You're not done teaching until the expertise on your team outweighs your own capabilities.
Of course, this makes perfect sense on the outset. If each of your team becomes a deep subject matter expert in their assigned area, then it makes it that much easier to delegate work to that person.
However, this creates two problems, at least, they're perceived (and sometimes real but only by bad executive teams):
When senior leadership wants to praise someone for project X, your team member gets the glory, not you.
You seemingly make yourself redundant. I mean, the team knows more than you do. Why do we need you anymore?
On the first one, I would say, "Get over it." When your report gets praised, it's praise for you too, or at least, it should be. On the balance, it's a positive for you. Because they're getting exposure to senior management, when it's time to argue for raises or promotions, it's a lot easier when your reports are known (in a positive way) by the senior management team.

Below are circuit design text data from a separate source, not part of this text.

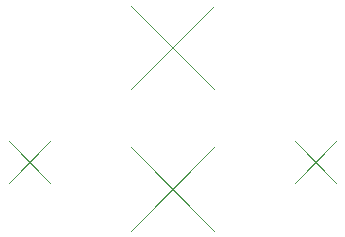
<source format=gbr>
%TF.GenerationSoftware,KiCad,Pcbnew,9.0.0*%
%TF.CreationDate,2025-03-01T15:32:50-05:00*%
%TF.ProjectId,mPCIE-to-M_2_E-Key,6d504349-452d-4746-9f2d-4d5f325f452d,rev?*%
%TF.SameCoordinates,Original*%
%TF.FileFunction,AssemblyDrawing,Bot*%
%FSLAX46Y46*%
G04 Gerber Fmt 4.6, Leading zero omitted, Abs format (unit mm)*
G04 Created by KiCad (PCBNEW 9.0.0) date 2025-03-01 15:32:50*
%MOMM*%
%LPD*%
G01*
G04 APERTURE LIST*
%ADD10C,0.100000*%
G04 APERTURE END LIST*
D10*
X130325000Y-80725000D02*
X137375000Y-87775000D01*
X130325000Y-87775000D02*
X137375000Y-80725000D01*
X120000000Y-80200000D02*
X123500000Y-83700000D01*
X120000000Y-83700000D02*
X123500000Y-80200000D01*
X130325000Y-68725000D02*
X137375000Y-75775000D01*
X130325000Y-75775000D02*
X137375000Y-68725000D01*
X144200000Y-80200000D02*
X147700000Y-83700000D01*
X144200000Y-83700000D02*
X147700000Y-80200000D01*
M02*

</source>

On the second point, this is trickier. I've personally witnessed and been affected by senior management teams that are too stupid to realize what's really happening here. My observation has been that senior management teams who themselves are poor managers typically make the mistake of assuming redundancy once a team is "smarter" than their boss.
Here's what happens when a good manager is replaced with a poorer one:
- Lack of clarity on roles and responsibilities - It's the manager's job to make sure their reports know what they're responsible for delivering at all times. Poor managers tend to be vague. (This is a bit harder if you're managing an executive team where the scope and responsibilities are purposely vague. In this scenario, I'd say a good manager should set clear goals for each executive manager.)
- Accountability issues - Poor managers hold reports accountable in an haphazard and inconsistent manner.
- Attrition - While the good manager took the time to find professional development opportunities, teachable moments, and perhaps even structured exercises for his/her reports, the poor manager does not. HR studies have shown that pay is not the reason why people stay. Many stay because they feel like they have more to learn. It's also a commonly repeated statistic that 80% of people quit because of their boss. The flip side of that statistic means that when people stay, it's because of their boss.
There are many more, but the point is that a good manager keeps teams together and performing at a high level. I've had a number of managers who were good teachers and were almost the sole reason I stayed in a position. While I was at Yahoo!, my group was led by a VP who used teachable moments like a scalpel and made working for him fun and exciting.